[Records from a dataset]
+ + +
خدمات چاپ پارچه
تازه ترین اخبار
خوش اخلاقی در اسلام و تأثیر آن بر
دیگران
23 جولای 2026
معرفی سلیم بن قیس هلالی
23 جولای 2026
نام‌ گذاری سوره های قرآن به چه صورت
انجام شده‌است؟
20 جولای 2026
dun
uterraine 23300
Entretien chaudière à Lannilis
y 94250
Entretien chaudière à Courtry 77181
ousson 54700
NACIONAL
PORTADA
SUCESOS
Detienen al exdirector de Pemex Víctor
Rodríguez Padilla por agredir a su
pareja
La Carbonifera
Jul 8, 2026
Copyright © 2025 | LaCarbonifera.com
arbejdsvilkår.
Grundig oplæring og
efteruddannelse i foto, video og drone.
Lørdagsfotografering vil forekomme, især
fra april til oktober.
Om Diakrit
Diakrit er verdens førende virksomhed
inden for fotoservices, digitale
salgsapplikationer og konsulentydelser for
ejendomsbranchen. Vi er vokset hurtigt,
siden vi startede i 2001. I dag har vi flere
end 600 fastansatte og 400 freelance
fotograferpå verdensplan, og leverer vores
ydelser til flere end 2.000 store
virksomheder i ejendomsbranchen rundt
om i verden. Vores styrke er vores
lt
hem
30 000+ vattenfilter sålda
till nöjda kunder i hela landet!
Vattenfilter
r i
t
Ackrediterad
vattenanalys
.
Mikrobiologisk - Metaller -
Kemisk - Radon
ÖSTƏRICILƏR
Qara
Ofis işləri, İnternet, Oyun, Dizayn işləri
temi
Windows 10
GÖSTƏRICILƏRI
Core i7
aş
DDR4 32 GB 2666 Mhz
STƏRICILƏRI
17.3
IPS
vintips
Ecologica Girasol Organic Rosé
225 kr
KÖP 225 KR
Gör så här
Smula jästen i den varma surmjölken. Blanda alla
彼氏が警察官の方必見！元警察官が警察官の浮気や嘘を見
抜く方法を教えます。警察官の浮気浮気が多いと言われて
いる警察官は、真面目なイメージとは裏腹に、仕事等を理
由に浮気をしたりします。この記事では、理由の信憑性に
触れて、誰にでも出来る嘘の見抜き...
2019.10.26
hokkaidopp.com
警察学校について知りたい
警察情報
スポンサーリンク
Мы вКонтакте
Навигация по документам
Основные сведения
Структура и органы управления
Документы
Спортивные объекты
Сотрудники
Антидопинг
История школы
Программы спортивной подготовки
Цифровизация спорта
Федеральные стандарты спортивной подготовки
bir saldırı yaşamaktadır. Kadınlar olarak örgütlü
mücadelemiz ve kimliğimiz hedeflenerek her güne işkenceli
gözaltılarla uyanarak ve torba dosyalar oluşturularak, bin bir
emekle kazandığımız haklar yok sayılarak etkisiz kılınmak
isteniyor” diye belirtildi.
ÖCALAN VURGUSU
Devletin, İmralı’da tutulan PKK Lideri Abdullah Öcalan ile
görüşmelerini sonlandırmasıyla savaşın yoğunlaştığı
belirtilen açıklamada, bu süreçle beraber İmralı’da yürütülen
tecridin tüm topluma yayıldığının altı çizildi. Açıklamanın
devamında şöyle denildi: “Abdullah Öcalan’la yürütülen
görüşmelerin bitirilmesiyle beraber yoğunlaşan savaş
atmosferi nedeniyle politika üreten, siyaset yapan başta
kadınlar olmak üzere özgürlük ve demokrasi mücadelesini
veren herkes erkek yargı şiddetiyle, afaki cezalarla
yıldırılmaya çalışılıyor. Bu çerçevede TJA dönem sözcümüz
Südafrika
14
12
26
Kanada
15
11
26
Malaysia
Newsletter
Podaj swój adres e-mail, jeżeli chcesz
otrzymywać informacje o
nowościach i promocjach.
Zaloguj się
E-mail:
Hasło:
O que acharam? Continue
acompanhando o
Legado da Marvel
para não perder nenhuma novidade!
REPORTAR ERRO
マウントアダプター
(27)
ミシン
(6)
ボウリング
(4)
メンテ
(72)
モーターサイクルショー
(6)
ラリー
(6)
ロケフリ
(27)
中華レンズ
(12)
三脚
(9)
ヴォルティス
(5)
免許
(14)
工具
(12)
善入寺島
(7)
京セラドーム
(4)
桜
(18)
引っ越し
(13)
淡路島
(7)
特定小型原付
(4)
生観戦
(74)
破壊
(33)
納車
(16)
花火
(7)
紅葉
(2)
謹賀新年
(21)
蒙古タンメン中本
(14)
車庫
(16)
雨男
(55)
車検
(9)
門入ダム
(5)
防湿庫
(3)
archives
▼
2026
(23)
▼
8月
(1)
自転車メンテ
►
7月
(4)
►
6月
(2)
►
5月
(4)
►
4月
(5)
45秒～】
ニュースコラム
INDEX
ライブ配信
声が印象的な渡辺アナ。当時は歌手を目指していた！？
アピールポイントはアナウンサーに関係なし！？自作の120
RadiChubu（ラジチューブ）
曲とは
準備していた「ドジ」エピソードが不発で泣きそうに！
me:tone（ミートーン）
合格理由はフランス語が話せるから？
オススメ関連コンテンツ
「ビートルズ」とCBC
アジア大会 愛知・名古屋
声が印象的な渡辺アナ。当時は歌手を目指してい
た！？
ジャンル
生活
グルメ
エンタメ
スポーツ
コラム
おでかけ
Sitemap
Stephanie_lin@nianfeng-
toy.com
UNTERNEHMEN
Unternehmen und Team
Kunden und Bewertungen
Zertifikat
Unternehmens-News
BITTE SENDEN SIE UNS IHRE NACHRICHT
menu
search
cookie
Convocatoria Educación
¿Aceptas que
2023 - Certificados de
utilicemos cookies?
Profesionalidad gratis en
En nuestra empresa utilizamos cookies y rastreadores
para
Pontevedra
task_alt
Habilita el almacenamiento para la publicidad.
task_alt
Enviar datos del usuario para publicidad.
+ + +
**What you are asked to do**
Reproduce every line of the records above verbatim and in the original order.

**Answer below**
خدمات چاپ پارچه
تازه ترین اخبار
خوش اخلاقی در اسلام و تأثیر آن بر
دیگران
23 جولای 2026
معرفی سلیم بن قیس هلالی
23 جولای 2026
نام‌ گذاری سوره های قرآن به چه صورت
انجام شده‌است؟
20 جولای 2026
dun
uterraine 23300
Entretien chaudière à Lannilis
y 94250
Entretien chaudière à Courtry 77181
ousson 54700
NACIONAL
PORTADA
SUCESOS
Detienen al exdirector de Pemex Víctor
Rodríguez Padilla por agredir a su
pareja
La Carbonifera
Jul 8, 2026
Copyright © 2025 | LaCarbonifera.com
arbejdsvilkår.
Grundig oplæring og
efteruddannelse i foto, video og drone.
Lørdagsfotografering vil forekomme, især
fra april til oktober.
Om Diakrit
Diakrit er verdens førende virksomhed
inden for fotoservices, digitale
salgsapplikationer og konsulentydelser for
ejendomsbranchen. Vi er vokset hurtigt,
siden vi startede i 2001. I dag har vi flere
end 600 fastansatte og 400 freelance
fotograferpå verdensplan, og leverer vores
ydelser til flere end 2.000 store
virksomheder i ejendomsbranchen rundt
om i verden. Vores styrke er vores
lt
hem
30 000+ vattenfilter sålda
till nöjda kunder i hela landet!
Vattenfilter
r i
t
Ackrediterad
vattenanalys
.
Mikrobiologisk - Metaller -
Kemisk - Radon
ÖSTƏRICILƏR
Qara
Ofis işləri, İnternet, Oyun, Dizayn işləri
temi
Windows 10
GÖSTƏRICILƏRI
Core i7
aş
DDR4 32 GB 2666 Mhz
STƏRICILƏRI
17.3
IPS
vintips
Ecologica Girasol Organic Rosé
225 kr
KÖP 225 KR
Gör så här
Smula jästen i den varma surmjölken. Blanda alla
彼氏が警察官の方必見！元警察官が警察官の浮気や嘘を見
抜く方法を教えます。警察官の浮気浮気が多いと言われて
いる警察官は、真面目なイメージとは裏腹に、仕事等を理
由に浮気をしたりします。この記事では、理由の信憑性に
触れて、誰にでも出来る嘘の見抜き...
2019.10.26
hokkaidopp.com
警察学校について知りたい
警察情報
スポンサーリンク
Мы вКонтакте
Навигация по документам
Основные сведения
Структура и органы управления
Документы
Спортивные объекты
Сотрудники
Антидопинг
История школы
Программы спортивной подготовки
Цифровизация спорта
Федеральные стандарты спортивной подготовки
bir saldırı yaşamaktadır. Kadınlar olarak örgütlü
mücadelemiz ve kimliğimiz hedeflenerek her güne işkenceli
gözaltılarla uyanarak ve torba dosyalar oluşturularak, bin bir
emekle kazandığımız haklar yok sayılarak etkisiz kılınmak
isteniyor” diye belirtildi.
ÖCALAN VURGUSU
Devletin, İmralı’da tutulan PKK Lideri Abdullah Öcalan ile
görüşmelerini sonlandırmasıyla savaşın yoğunlaştığı
belirtilen açıklamada, bu süreçle beraber İmralı’da yürütülen
tecridin tüm topluma yayıldığının altı çizildi. Açıklamanın
devamında şöyle denildi: “Abdullah Öcalan’la yürütülen
görüşmelerin bitirilmesiyle beraber yoğunlaşan savaş
atmosferi nedeniyle politika üreten, siyaset yapan başta
kadınlar olmak üzere özgürlük ve demokrasi mücadelesini
veren herkes erkek yargı şiddetiyle, afaki cezalarla
yıldırılmaya çalışılıyor. Bu çerçevede TJA dönem sözcümüz
Südafrika
14
12
26
Kanada
15
11
26
Malaysia
Newsletter
Podaj swój adres e-mail, jeżeli chcesz
otrzymywać informacje o
nowościach i promocjach.
Zaloguj się
E-mail:
Hasło:
O que acharam? Continue
acompanhando o
Legado da Marvel
para não perder nenhuma novidade!
REPORTAR ERRO
マウントアダプター
(27)
ミシン
(6)
ボウリング
(4)
メンテ
(72)
モーターサイクルショー
(6)
ラリー
(6)
ロケフリ
(27)
中華レンズ
(12)
三脚
(9)
ヴォルティス
(5)
免許
(14)
工具
(12)
善入寺島
(7)
京セラドーム
(4)
桜
(18)
引っ越し
(13)
淡路島
(7)
特定小型原付
(4)
生観戦
(74)
破壊
(33)
納車
(16)
花火
(7)
紅葉
(2)
謹賀新年
(21)
蒙古タンメン中本
(14)
車庫
(16)
雨男
(55)
車検
(9)
門入ダム
(5)
防湿庫
(3)
archives
▼
2026
(23)
▼
8月
(1)
自転車メンテ
►
7月
(4)
►
6月
(2)
►
5月
(4)
►
4月
(5)
45秒～】
ニュースコラム
INDEX
ライブ配信
声が印象的な渡辺アナ。当時は歌手を目指していた！？
アピールポイントはアナウンサーに関係なし！？自作の120
RadiChubu（ラジチューブ）
曲とは
準備していた「ドジ」エピソードが不発で泣きそうに！
me:tone（ミートーン）
合格理由はフランス語が話せるから？
オススメ関連コンテンツ
「ビートルズ」とCBC
アジア大会 愛知・名古屋
声が印象的な渡辺アナ。当時は歌手を目指してい
た！？
ジャンル
生活
グルメ
エンタメ
スポーツ
コラム
おでかけ
Sitemap
Stephanie_lin@nianfeng-
toy.com
UNTERNEHMEN
Unternehmen und Team
Kunden und Bewertungen
Zertifikat
Unternehmens-News
BITTE SENDEN SIE UNS IHRE NACHRICHT
menu
search
cookie
Convocatoria Educación
¿Aceptas que
2023 - Certificados de
utilicemos cookies?
Profesionalidad gratis en
En nuestra empresa utilizamos cookies y rastreadores
para
Pontevedra
task_alt
Habilita el almacenamiento para la publicidad.
task_alt
Enviar datos del usuario para publicidad.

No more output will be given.